In this part we will present the process of creating an active object from a class or from another already existing object. We will also look at the internal structure of an active object and at its thread. In the last chapters we will examine group communication, mobile agents and exception handling for active objects.
Active objects are the basic units of activity and distribution used for building concurrent applications using ProActive. As opposed to passive(regular) objects, the active object has its own thread and execution queue. ProActive manages the active objects threads relieving the programmer from explicitly manipulating Thread objects thus making the use of the threads transparent.
Active objects can be created on any of the hosts involved in the computation. Once an active object is created, its activity (the fact that it runs with its own thread) and its location (local or remote) are transparent. As a matter of fact, any active object can be manipulated just like if it were a passive instance of the same class.

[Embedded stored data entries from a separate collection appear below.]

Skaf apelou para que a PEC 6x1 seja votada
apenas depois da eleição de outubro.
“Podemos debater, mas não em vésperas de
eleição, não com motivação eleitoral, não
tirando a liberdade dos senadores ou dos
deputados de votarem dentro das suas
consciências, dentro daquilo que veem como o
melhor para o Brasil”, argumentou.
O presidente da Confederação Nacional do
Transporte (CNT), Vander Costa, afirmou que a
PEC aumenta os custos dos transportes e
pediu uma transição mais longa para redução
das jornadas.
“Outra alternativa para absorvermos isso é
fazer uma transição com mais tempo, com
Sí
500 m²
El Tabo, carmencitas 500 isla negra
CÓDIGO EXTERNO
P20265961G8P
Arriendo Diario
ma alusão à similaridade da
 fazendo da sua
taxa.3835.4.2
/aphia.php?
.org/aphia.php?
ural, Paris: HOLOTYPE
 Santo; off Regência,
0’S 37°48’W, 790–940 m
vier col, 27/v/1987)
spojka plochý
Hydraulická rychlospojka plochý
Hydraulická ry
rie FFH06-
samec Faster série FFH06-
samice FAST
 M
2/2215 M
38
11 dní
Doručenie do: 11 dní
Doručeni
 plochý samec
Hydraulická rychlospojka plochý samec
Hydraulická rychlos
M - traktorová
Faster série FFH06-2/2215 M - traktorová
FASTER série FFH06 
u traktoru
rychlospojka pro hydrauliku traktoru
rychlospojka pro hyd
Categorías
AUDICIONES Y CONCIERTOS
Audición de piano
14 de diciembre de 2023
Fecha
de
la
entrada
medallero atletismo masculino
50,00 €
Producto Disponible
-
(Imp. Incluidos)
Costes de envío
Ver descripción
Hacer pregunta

An application based on active objects is structured in subsystems. A subsystem is composed of only one active object (with its own thread) and several passive objects (possibly zero). The active object thread executes only the methods invoked on the active object by other active objects or by passive objects of the subsystem of the active object.
This has consequences on the semantics of message-passing between subsystems.
When an object in a subsystem calls a method on an active object, the parameters of the call may be references on passive objects of the subsystem, which would lead to shared passive objects. This is why passive objects passed as parameters of calls on active objects are always passed by deep-copy. Active objects, on the other hand, are always passed by reference. Symmetrically, this also applies to objects returned from methods called on active objects.
When a method is called on an active object, it returns immediately (as the thread cannot execute methods in the other subsystem). A future object, which is a placeholder for the result of the methods invocation, is returned. From the point of view of the caller subsystem, no difference can be made between the future object and the object that would have been returned if the same call had been issued onto a passive object. Then, the calling thread can continue executing its code just like if the call had been effectively performed. The role of the future object is to block this thread if it invokes a method on the future object and the result has not yet been set (i.e. the thread of the subsystem on which the call was received has not yet performed the call and placed the result into the future object). This type of inter-object synchronization policy is known as wait-by-necessity.
The active object is the composition of two objects:
a body (Body
)
a regular instance of the Object
The body is responsible for receiving calls on the active object, storing these calls in the queue of pending calls (also called requests). It will execute these calls in an order specified by a specific synchronization policy. If no specific synchronization policy is provided, calls are managed in a FIFO manner (first come, first served). The body is not visible from the outside of the active object therefore the active object looks exactly like a standard object from the user's perspective. It is important to note that no parallelism is provided inside an active object. This is an important decision in the design of ProActive which enables the use of pre and post conditions and class invariants.
On the side of the subsystem which sends a call to an active object, the active object is accessed through a stub and a proxy. The proxy's main responsibility is to generate future objects for representing future values, transform calls into request objects (in terms of meta-object programming, this is a reification) and perform deep-copy of passive objects passed as parameters. The passive objects are not shared between subsystems. Any call on an remote active object using passive objects as arguments leads to a deep-copy of the passive objects on the subsystem of the remote active object. The role of the stub , is to reify the all the method calls that can be performed through a reference to the active object. Reifying a call simply means constructing an object (in our case, all reified calls are instance of class MethodCall) that represents the call, so that it can be manipulated as any other object. This reified call is then processed by the other components of the active object in order to achieve the behavior we expect from an active object.
However, the use of the stub, proxy, body, and queue is transparent. ProActive manages all of them, with the user accessing the active objects in the same way as passive objects.